Côte d’Ivoire et Ghana unissent leurs forces pour un cacao durable

Côte d’Ivoire et Ghana unissent leurs forces pour un cacao durable

Les deux plus grands producteurs mondiaux de cacao ont réaffirmé leur engagement commun lors d’un sommet à Abidjan. Alassane Ouattara et John Dramani Mahama ont scellé des accords historiques pour renforcer la filière cacaoyère africaine.

Le Président ivoirien Alassane Ouattara et son homologue ghanéen John Dramani Mahama ont présidé ensemble un sommet dédié à l’avenir du cacao en Afrique de l’Ouest.

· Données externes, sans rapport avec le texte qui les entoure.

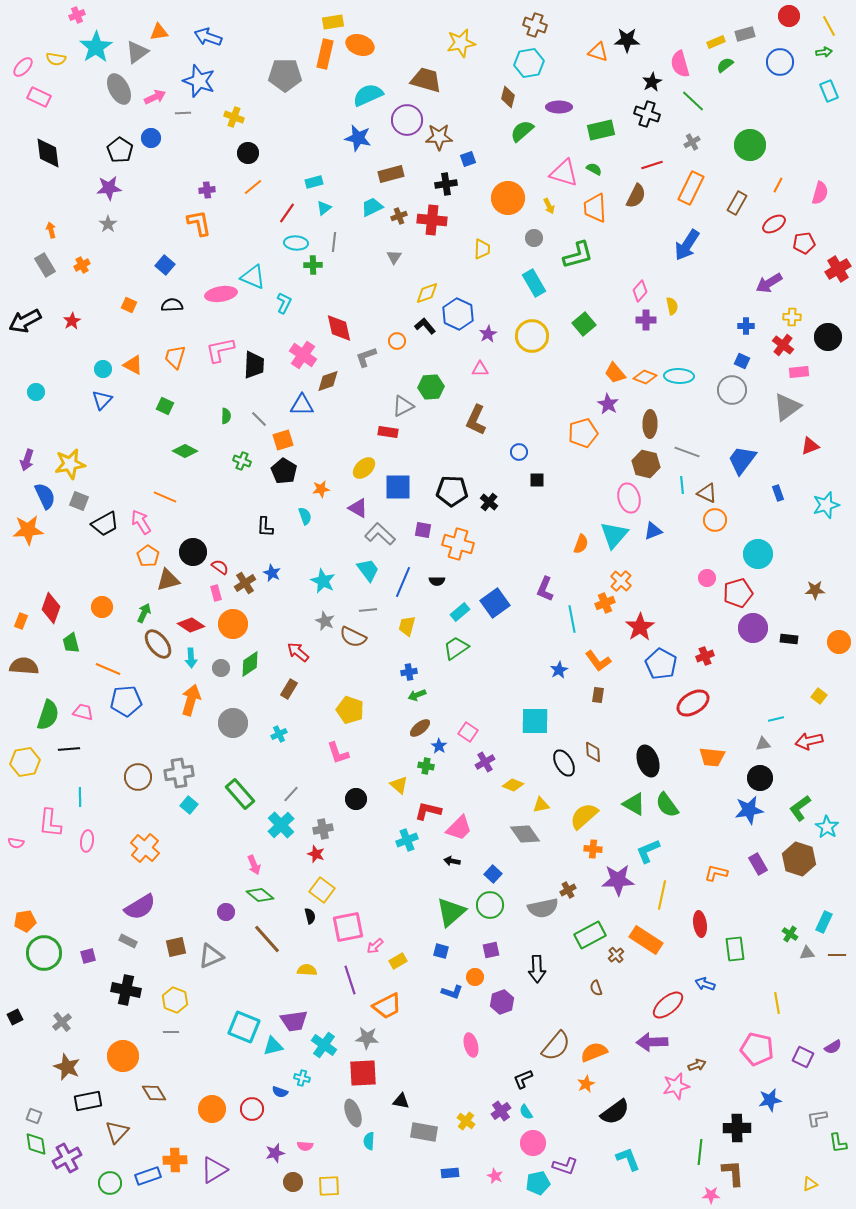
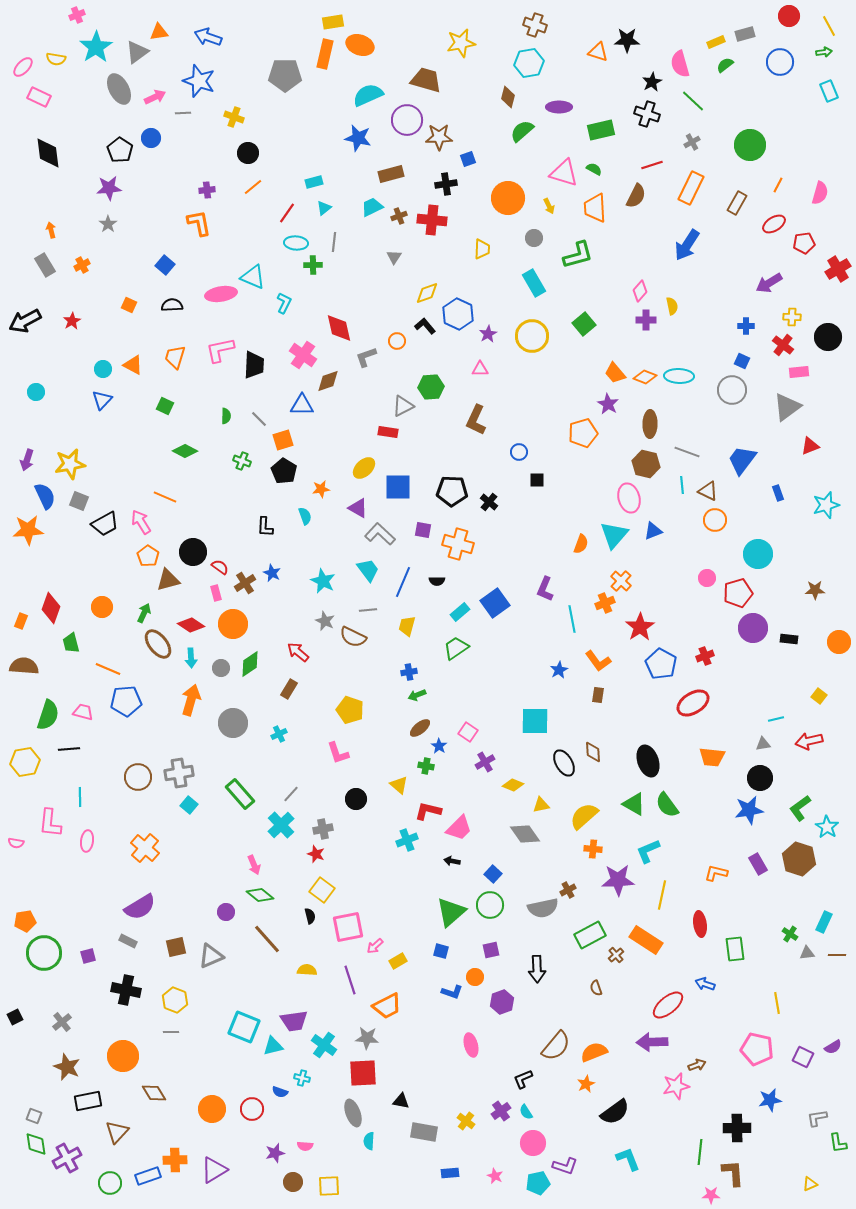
brown triangle at (707, 493): moved 1 px right, 2 px up
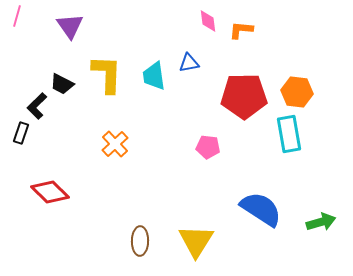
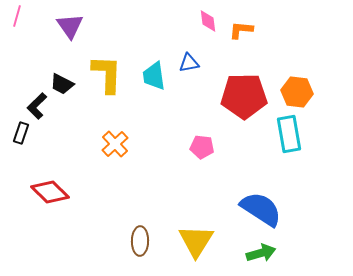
pink pentagon: moved 6 px left
green arrow: moved 60 px left, 31 px down
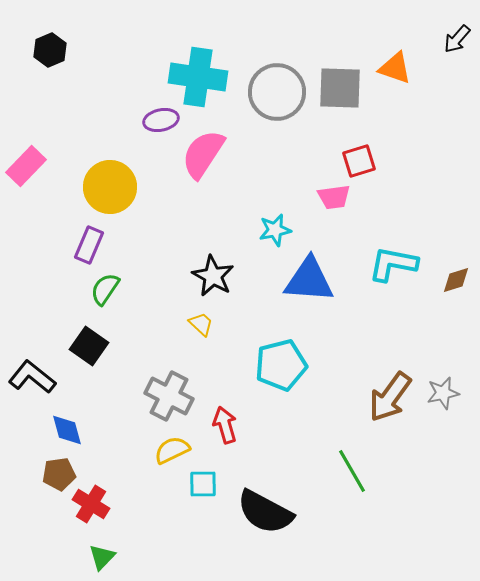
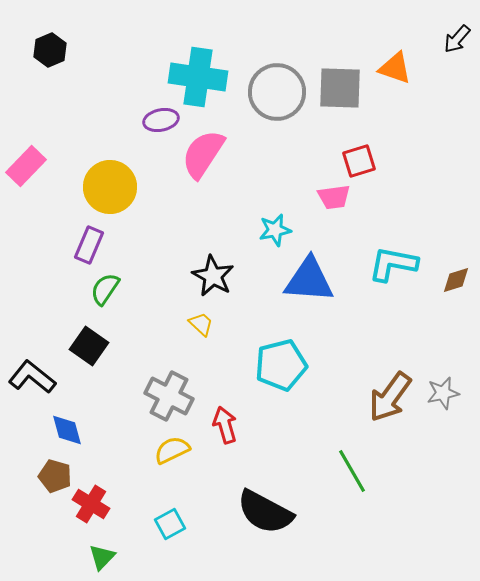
brown pentagon: moved 4 px left, 2 px down; rotated 24 degrees clockwise
cyan square: moved 33 px left, 40 px down; rotated 28 degrees counterclockwise
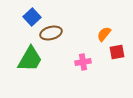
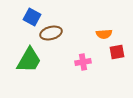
blue square: rotated 18 degrees counterclockwise
orange semicircle: rotated 133 degrees counterclockwise
green trapezoid: moved 1 px left, 1 px down
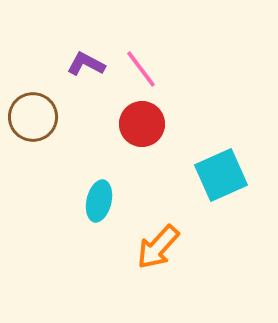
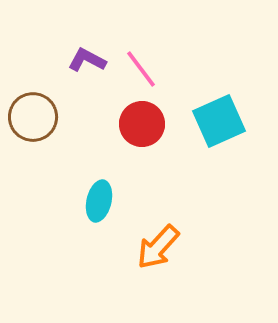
purple L-shape: moved 1 px right, 4 px up
cyan square: moved 2 px left, 54 px up
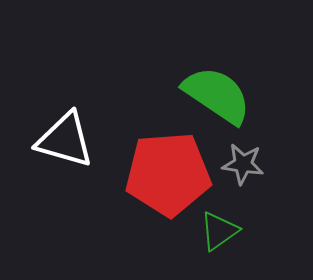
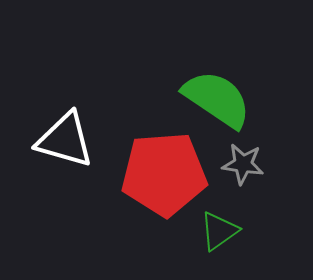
green semicircle: moved 4 px down
red pentagon: moved 4 px left
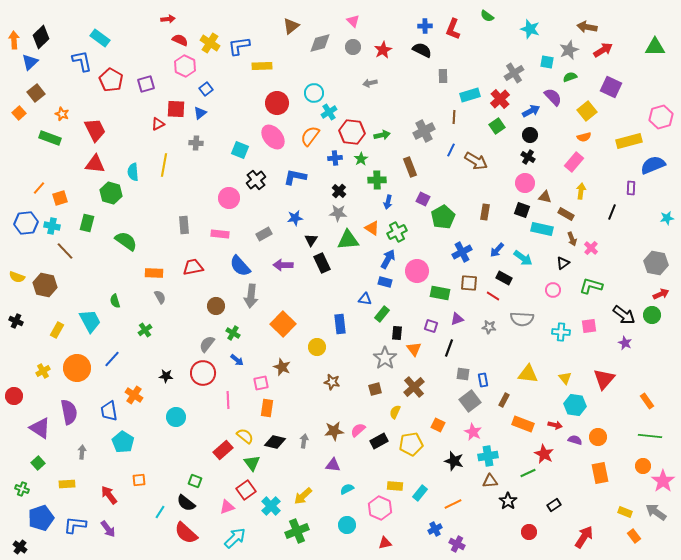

Réunis au Palais présidentiel d’Abidjan-Plateau, les deux dirigeants ont acté des mesures concrètes pour consolider une filière plus juste, plus résiliente et plus pérenne. Leur objectif ? Protéger les producteurs locaux tout en renforçant l’influence de l’Afrique sur le marché mondial du cacao.

Parmi les décisions clés figuraient l’harmonisation des politiques de rémunération des planteurs, le développement de la transformation locale et l’élargissement de cette dynamique à d’autres nations africaines. Une volonté partagée de placer le producteur au cœur des enjeux, comme l’a souligné le Président Ouattara : « Le planteur est l’acteur essentiel de cette filière. Son travail alimente l’industrie mondiale du chocolat et garantit l’avenir de notre continent. »

Un partenariat né pour redonner du pouvoir aux producteurs

La Côte d’Ivoire et le Ghana, qui assurent à eux deux près de 60 % de la production mondiale de cacao, ont décidé dès 2018 de mutualiser leurs efforts pour influencer les cours du marché. Leur stratégie ? Mettre en place un différentiel de revenus décent pour améliorer les conditions de vie des planteurs. Une initiative qui a porté ses fruits en revalorisant significativement les revenus des cultivateurs et en démontrant la puissance d’une action coordonnée.

Lors de ce sommet, Alassane Ouattara a rappelé l’importance stratégique du cacao pour les économies des deux pays : « Cette filière représente bien plus qu’un simple secteur agricole. Elle incarne un enjeu social, économique et même de souveraineté pour nos nations. » Avec 80 % de la production mondiale concentrée en Afrique, le cacao est un pilier pour des millions de familles et un levier pour financer les politiques de développement.

Les défis à relever pour une filière durable

Malgré les progrès accomplis, des obstacles majeurs persistent. Le Président Ouattara a mis en lumière plusieurs enjeux : la fluctuation des prix, les conséquences du changement climatique, le vieillissement des vergers, les maladies affectant les plantations, ou encore la pression foncière liée à l’orpaillage illégal. Sans oublier les normes internationales, notamment européennes, qui imposent des exigences croissantes en matière de durabilité.

John Dramani Mahama, pour sa part, a salué la coopération ivoiro-ghanéenne et exprimé son optimisme quant à l’avenir. Il a insisté sur la nécessité d’implémenter des financements accrus dans la filière et de partager les meilleures pratiques entre les deux pays. Il a également plaidé pour une intégration progressive d’autres pays africains dans cette dynamique, afin de peser davantage sur le marché mondial.

Une vision commune pour l’avenir du cacao africain

Les deux Chefs d’État ont réaffirmé leur détermination à faire du cacao un levier de développement durable. Leur ambition ? Transformer la filière en un modèle d’économie circulaire, où chaque acteur – des petits producteurs aux industriels – tire profit d’une croissance équitable et responsable. Leur message est clair : l’Afrique doit reprendre le contrôle de sa production et en faire un symbole de prospérité partagée.

Ce sommet marque une étape décisive pour la filière cacaoyère africaine. En unissant leurs forces, la Côte d’Ivoire et le Ghana envoient un signal fort à la communauté internationale : l’Afrique est prête à jouer un rôle central dans la production d’un cacao équitable, durable et respectueux des droits des producteurs. Une ambition qui pourrait bien redéfinir les règles du jeu sur le marché mondial.